What Can You Create with Satin?

Just about anything that requires custom rendering: games, design tools, novel interfaces, interactive art, shader experiments, AR effects, real-time visuals, path tracing, etc. 

Skeptical? After browsing my Instagram, check out Valence 3D, a full 3D modeling app that uses Satin under the hood for all rendering and Metal integration. Valence builds on Satin by extending its Object class and Renderable protocol to support custom scene management and complex rendering.

Below you’ll find a gallery for random experiments, interfaces, path traced images and more. Satin was used to render these images.

Want to Get Involved?

There’s an active fork where development is ongoing.
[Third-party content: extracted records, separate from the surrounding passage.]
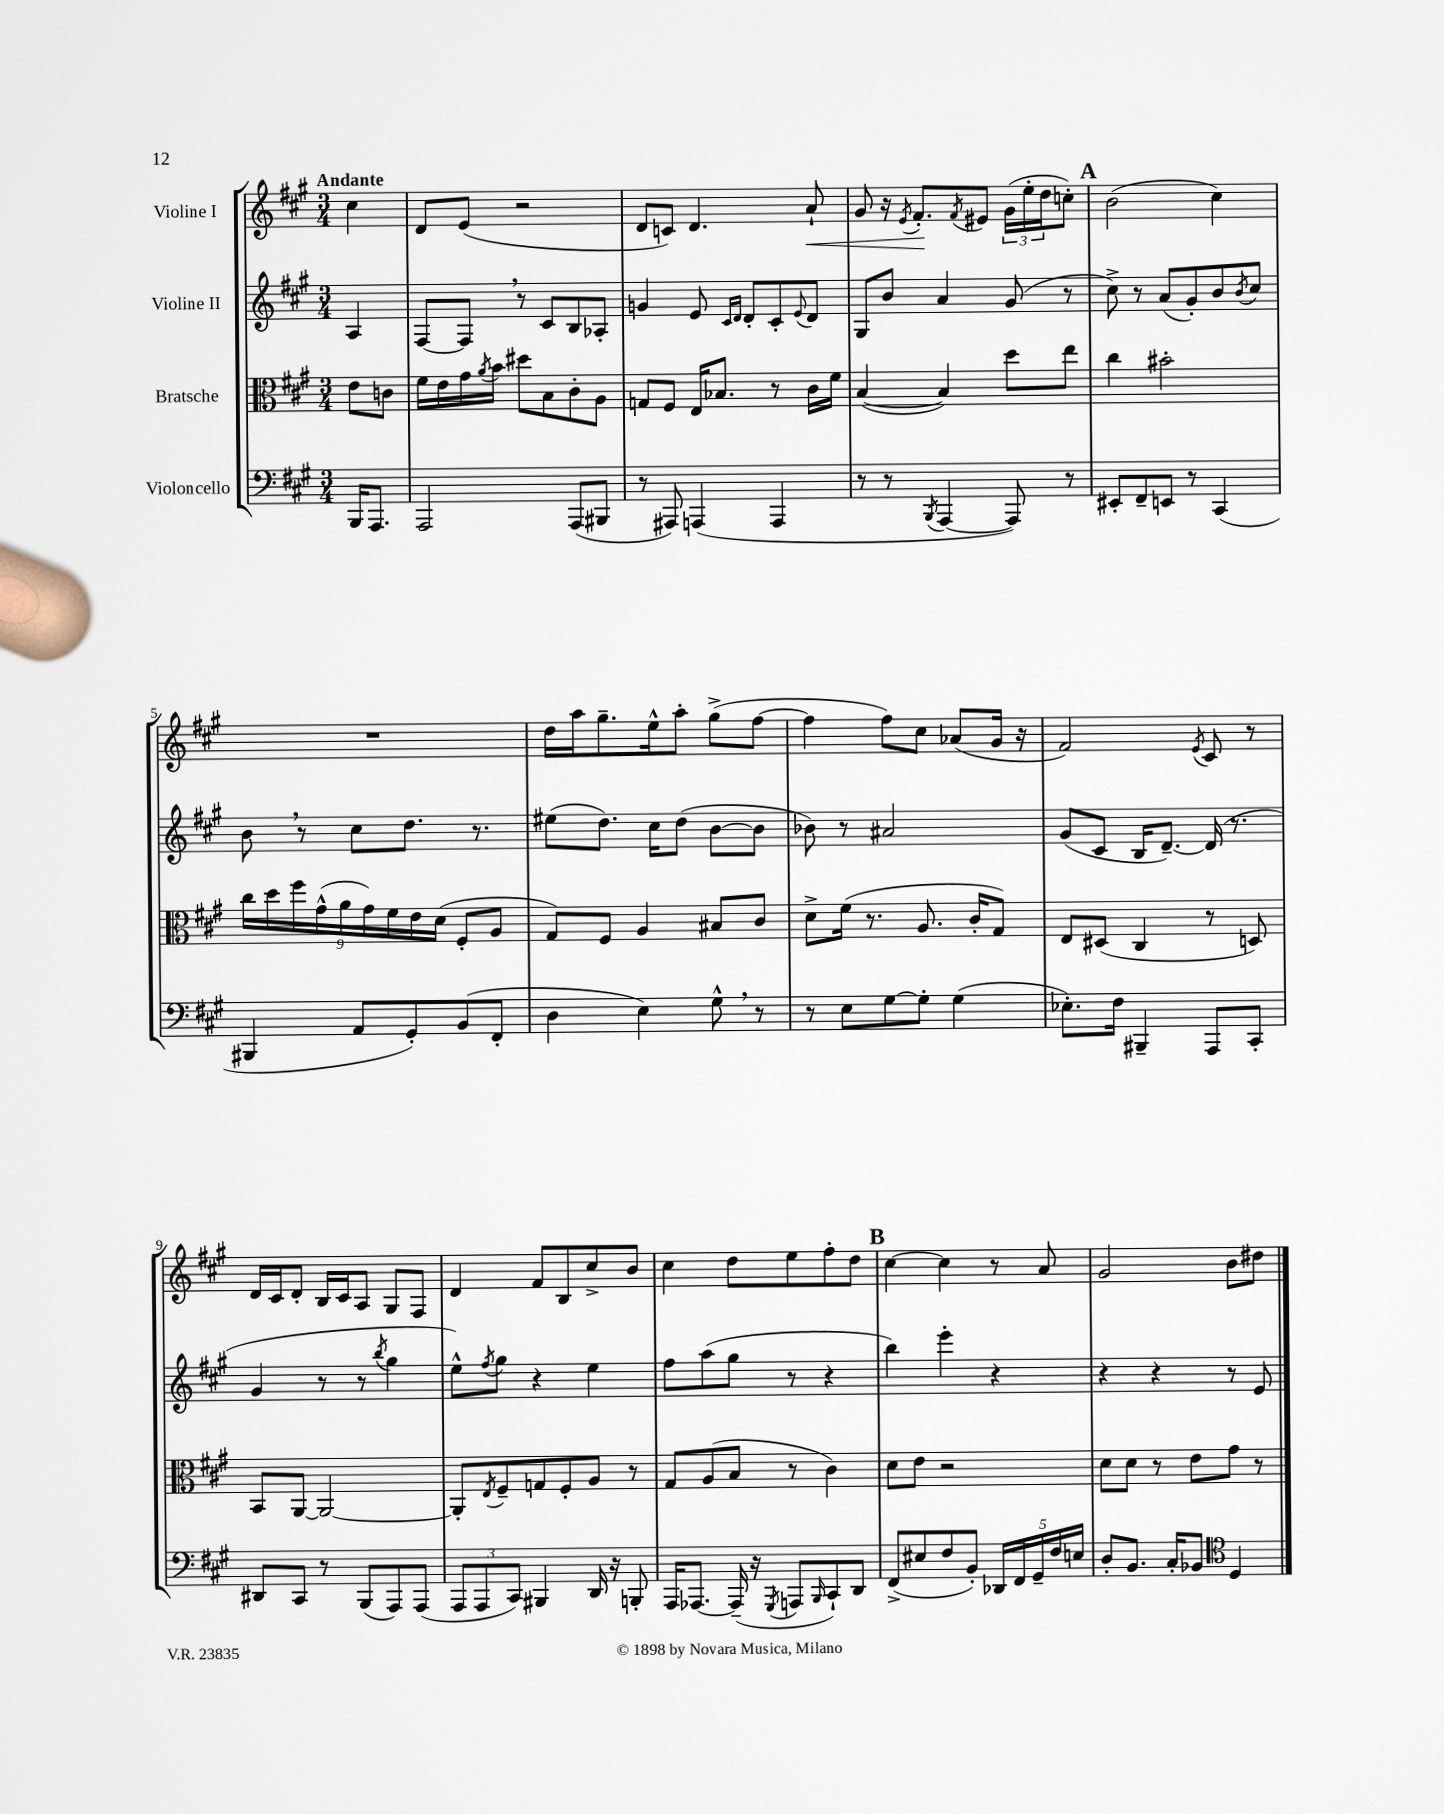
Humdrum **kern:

**kern	**kern	**kern	**kern
*staff4	*staff3	*staff2	*staff1
*clefF4	*clefC3	*clefG2	*clefG2
*k[f#c#g#]	*k[f#c#g#]	*k[f#c#g#]	*k[f#c#g#]
*M3/4	*M3/4	*M3/4	*M3/4
16BBB	8e	4A	4cc#
8.AAA	.	.	.
.	8c	.	.
=	=	=	=
2AAA	16f#	[8F#	8d
.	16e	.	.
.	16g#	8F#]	(8e
.	8qa	.	.
.	16b	.	.
.	8dd#	8r	2r
.	8B	8c#	.
(8AAA	8c#'	8B	.
8BBB#	8A	8A-'	.
=	=	=	=
8r	8G	4g	8d
8AAA#)	8F#	.	8c)
(4AAA	16E	8e	4.d
.	8.B-	.	.
.	.	16qqc#	.
.	.	16qqd	.
.	.	8d'	.
4AAA	8r	8c#'	.
.	.	8qqe	.
.	16c#	8d	8a`
.	16f#	.	.
=	=	=	=
8r	([4B	8G#	8g#
8r	.	8b	16r
.	.	.	8qe
.	.	.	8.f#'
8qBBB	.	.	.
[4AAA	4B])	4a	.
.	.	.	8qf#
.	.	.	8e#
8AAA])	8dd	(8g#	(24g#
.	.	.	24ee'
.	.	.	24dd
8r	8ee	8r	8cc')
=	=	=	=
8EE#'	4cc#	8cc#^)	(2b
8FF#~	.	8r	.
8EE	2b#'	(8a	.
8r	.	8g#')	.
(4CC#	.	8b	4cc#)
.	.	8qb	.
.	.	8cc#	.
=	=	=	=
4BBB#	18cc#	8b	2.r
.	18dd	.	.
.	18ff#	.	.
.	.	8r	.
.	(18g#^^	.	.
.	18a	.	.
8AA	.	8cc#	.
.	18g#)	.	.
.	18f#	.	.
8GG#')	.	8.dd	.
.	18e	.	.
.	(18d	.	.
(8BB	8F#'	.	.
.	.	8.r	.
8FF#'	8A	.	.
=	=	=	=
4D	8G#)	(8ee#	16dd
.	.	.	16aa
.	8F#	8.dd)	8.gg#~
4E)	4A	.	.
.	.	16cc#	16ee^^
.	.	(8dd	8aa'
8G#^^	8B#	[8b	(8gg#^
8r	8c#	8b]	[8ff#
=	=	=	=
8r	8d^	8b-)	4ff#]
8E	(16f#	8r	.
.	8.r	.	.
[8G#	.	2a#	8ff#)
8G#']	8.A	.	8cc#
(4G#	.	.	(8a-
.	16c#'	.	.
.	8G#)	.	16g#
.	.	.	16r
=	=	=	=
8.E-')	8E	(8g#	2f#)
.	(8D#	8c#	.
16F#	.	.	.
4BBB#~	4C#	16B	.
.	.	[8.d~)	.
.	.	.	8qe
8AAA	8r	(16d]	8c#
.	.	8.r	.
8CC#'	8D)	.	8r
=	=	=	=
8DD#	8BB	4g#	16d
.	.	.	16c#
8CC#	[8AA	.	8d'
8r	2AA_	8r	16B
.	.	.	16c#
(8BBB	.	8r	8A
.	.	8qbb	.
8AAA)	.	4gg#	8G#
(8AAA	.	.	8F#
=	=	=	=
12AAA	8AA']	8ee^^)	4d
12AAA	.	.	.
.	8qE	8qff#	.
.	8F#~	8gg#	.
12CC#)	.	.	.
4BBB#	8G	4r	8f#
.	8F#'	.	8B
16DD	8A	4ee	8cc#^
16r	.	.	.
8BBB'	8r	.	8b
=	=	=	=
16AAA	8G#	8ff#	4cc#
[8.AAA-	.	.	.
.	(8A	(8aa	.
(16AAA-~]	8B	8gg#	8dd
16r	.	.	.
8qGGG#	.	.	.
8AAA	8r	8r	8ee
16qqBBB	.	.	.
8CC#`)	4c#)	4r	8ff#'
8DD	.	.	8dd
=	=	=	=
(8FF#^	8d	4bb)	[4cc#
8E#	8e	.	.
8F#	2r	4eee'	4cc#]
8BB')	.	.	.
20DD-	.	4r	8r
20FF#	.	.	.
20GG#~	.	.	.
.	.	.	8a
20F#	.	.	.
20E	.	.	.
=	=	=	=
8D'	8d	4r	2g#
8.BB	8d	.	.
.	8r	4r	.
16C#'	.	.	.
8BB-	8e	.	.
*clefC4	*	*	*
4D	8g#	8r	8b
.	8r	8e	8dd#
==	==	==	==
*-	*-	*-	*-
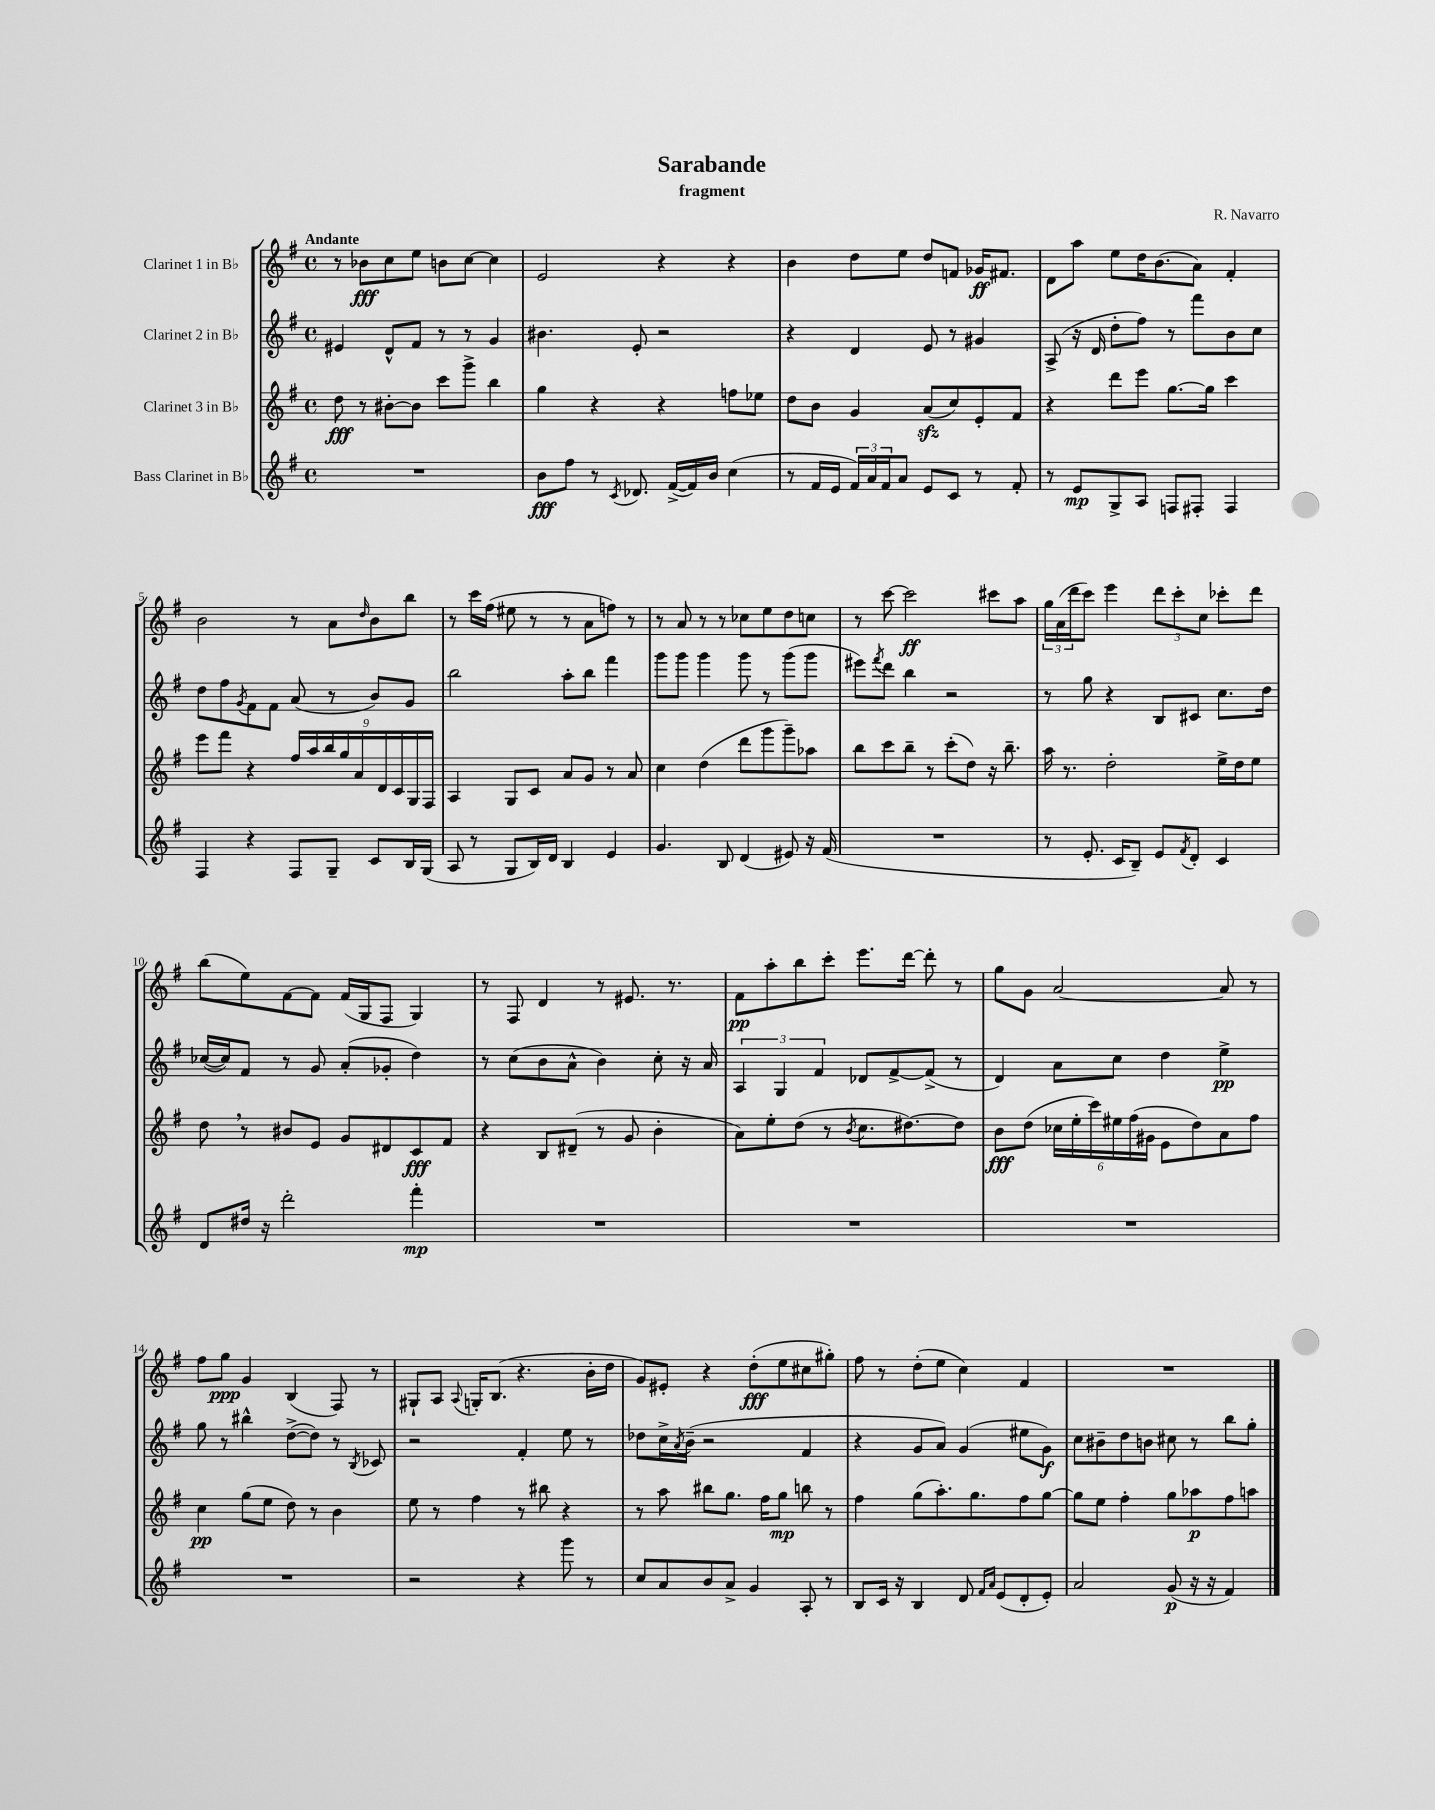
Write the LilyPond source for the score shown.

\header { title = "Sarabande" composer = "R. Navarro" subtitle = "fragment" }
<<
\new StaffGroup <<
\new Staff = "s0" \with { instrumentName = "Clarinet 1 in Bb" } {
    \clef treble \key g \major \defaultTimeSignature \time 4/4 \tempo "Andante"
    r8 bes'8\fff c''8 e''8 b'8 c''8~ c''4 |
    e'2 r4 r4 |
    b'4 d''8 e''8 d''8 f'8 ges'16\ff fis'8. |
    d'8 a''8 e''8 d''16 b'8.( a'8) fis'4-. |
    b'2 r8 a'8 \grace { d''16 } b'8 b''8 |
    r8 c'''16 fis''16( eis''8 r8 r8 a'8 f''8) r8 |
    r8 a'8 r8 r8 ces''8 e''8 d''8 c''8 |
    r8 c'''8~ c'''2\ff cis'''8 a''8 |
    \tuplet 3/2 { g''16 a'16( d'''16 } c'''8) e'''4 \tuplet 3/2 { d'''8 c'''8-. c''8 } ces'''8-. d'''8 |
    b''8( e''8) fis'8~ fis'8 fis'16( g16 fis8 g4) |
    r8 fis8 d'4 r8 eis'8. r8. |
    fis'8\pp a''8-. b''8 c'''8-. e'''8. d'''16~ d'''8-. r8 |
    g''8 g'8 a'2~ a'8 r8 |
    fis''8 g''8\ppp g'4 b4( fis8) r8 |
    gis8-! a8 \appoggiatura { a8 } g16-. b8.( r4. b'16-. d''16 |
    g'8) eis'8-. r4 d''8-.\fff( e''8 cis''8 gis''8-.) |
    fis''8 r8 d''8-.( e''8 c''4) fis'4 |
    R1 \bar "|." |
}
\new Staff = "s1" \with { instrumentName = "Clarinet 2 in Bb" } {
    \clef treble \key g \major \defaultTimeSignature \time 4/4
    eis'4 d'8-^ fis'8 r8 r8 g'4 |
    bis'4. e'8-. r2 |
    r4 d'4 e'8 r8 gis'4 |
    a8->( r16 d'16 d''8-. fis''8) r8 fis'''8 b'8 c''8 |
    d''8 fis''8 \acciaccatura { g'8 } fis'8 fis'8 a'8( r8 b'8) g'8 |
    b''2 a''8-. b''8 fis'''4 |
    g'''8 g'''8 g'''4 g'''8 r8 g'''8( g'''8 |
    eis'''8) \acciaccatura { fis'''8 } d'''8 b''4 r2 |
    r8 g''8 r4 b8 cis'8 c''8. d''16 |
    ces''16~( ces''16) fis'8 r8 g'8 a'8-.( ges'8-. d''4) |
    r8 c''8( b'8 a'8-^ b'4) c''8-. r16 a'16 |
    \tuplet 3/2 { a4 g4 fis'4 } des'8 fis'8~-> fis'8->( r8 |
    d'4) a'8 c''8 d''4 e''4->\pp |
    g''8 r8 bis''4-^ d''8~->( d''8) r8 \acciaccatura { b8 } ces'8 |
    r2 fis'4-. e''8 r8 |
    des''8 c''16-> \acciaccatura { a'8 } b'16--( r2 fis'4 |
    r4 g'8 a'8) g'4( eis''8 g'8\f) |
    c''8 bis'8-- d''8 b'8 cis''8 r8 b''8 g''8-. \bar "|." |
}
\new Staff = "s2" \with { instrumentName = "Clarinet 3 in Bb" } {
    \clef treble \key g \major \defaultTimeSignature \time 4/4
    d''8\fff r8 bis'8~-. bis'8 c'''8 g'''8-> b''4 |
    g''4 r4 r4 f''8 ees''8 |
    d''8 b'8 g'4 a'8\sfz( c''8) e'8-. fis'8 |
    r4 d'''8 e'''8 g''8.~ g''16 c'''4 |
    e'''8 fis'''8 r4 \tuplet 9/8 { fis''16 a''16 b''16 g''16 a'16 d'16 c'16 g16 fis16 } |
    a4 g8 c'8 a'8 g'8 r8 a'8 |
    c''4 d''4( d'''8 g'''8 g'''8--) aes''8 |
    b''8 c'''8 b''8-- r8 c'''8-.( d''8) r16 b''8.-- |
    a''16 r8. d''2-. e''16-> d''16 e''8 |
    d''8 \breathe r8 bis'8 e'8 g'8 dis'8 c'8\fff fis'8 |
    r4 b8 dis'8--( r8 g'8 b'4-. |
    a'8) e''8-. d''8( r8 \acciaccatura { b'8 } c''8. dis''8.~) dis''8 |
    b'8\fff d''8( \tuplet 6/4 { ces''16 e''16-. c'''16) eis''16 fis''16( gis'16 } e'8 d''8) a'8 fis''8 |
    c''4\pp g''8( e''8 d''8) r8 b'4 |
    e''8 r8 fis''4 r8 bis''8 r4 |
    r8 a''8 bis''8 g''8. fis''16 g''8\mp b''8 r8 |
    fis''4 g''8( a''8.-.) g''8. fis''8 g''8~ |
    g''8 e''8 fis''4-. g''8 aes''8\p fis''8 a''8 \bar "|." |
}
\new Staff = "s3" \with { instrumentName = "Bass Clarinet in Bb" } {
    \clef treble \key g \major \defaultTimeSignature \time 4/4
    R1 |
    b'8\fff fis''8 r8 \acciaccatura { c'8 } des'8. fis'16~->( fis'16) b'16 c''4( |
    r8 fis'16 e'16 \tuplet 3/2 { fis'16) a'16 fis'16 } a'8 e'8 c'8 r8 fis'8-. |
    r8 e'8\mp g8-> a8 f8 fis8-. fis4 |
    fis4 r4 fis8 g8-- c'8 b16 g16( |
    a8 r8 g8 b16) d'16 b4 e'4 |
    g'4. b8 d'4( eis'8) r16 fis'16( |
    R1 |
    r8 e'8.-. c'16 b8--) e'8 \acciaccatura { fis'8 } d'8-. c'4 |
    d'8 dis''16 r16 d'''2-. fis'''4-.\mp |
    R1 |
    R1 |
    R1 |
    R1 |
    r2 r4 g'''8 r8 |
    c''8 a'8 b'8 a'8-> g'4 a8-. r8 |
    b8 c'16 r16 b4 d'8 \grace { fis'16 a'16 } e'8( d'8-. e'8-.) |
    a'2 g'8\p( r16 r16 fis'4) \bar "|." |
}
>>
>>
Anton Marini (aka Vade), a longtime friend and creative tech legend, has taken the reins. He’s building awesome new features and refining the API to make it more powerful and more fun.

Credits

Satin was primarily developed by me, but it wouldn’t be what it is without support from others.

My brother Haris Ali — an incredible software engineer and architect — helped shape the early structure of the project. He set it up for adoption via CocoaPods and later Swift Package Manager, and taught me the powers of CMake and how to compile Satin into an XCFramework. He’s fearless in the face of any codebase, and I’m lucky to be his brother.

Big thanks to Taylor Holliday, creator of Audulus and Sculptura, who inspired me to build my own engine and offered feedback on several key patterns in Satin. Taylor is one of the indie app developers I most admire.

Finally, eternal gratitude to the open source communities behind Three.js, Processing, openFrameworks, and Cinder. These frameworks taught me to explore the world through code and to use computation as a creative medium. They gave me the tools to deeply learn math, geometry, physics, color, form, simulation — and to play with it all.

I hope Satin finds a new community to evolve it into whatever it wants to become next. Whether you’re building something big or just learning Metal, I hope it inspires you — or at the very least, saves you from writing a bunch of boilerplate code.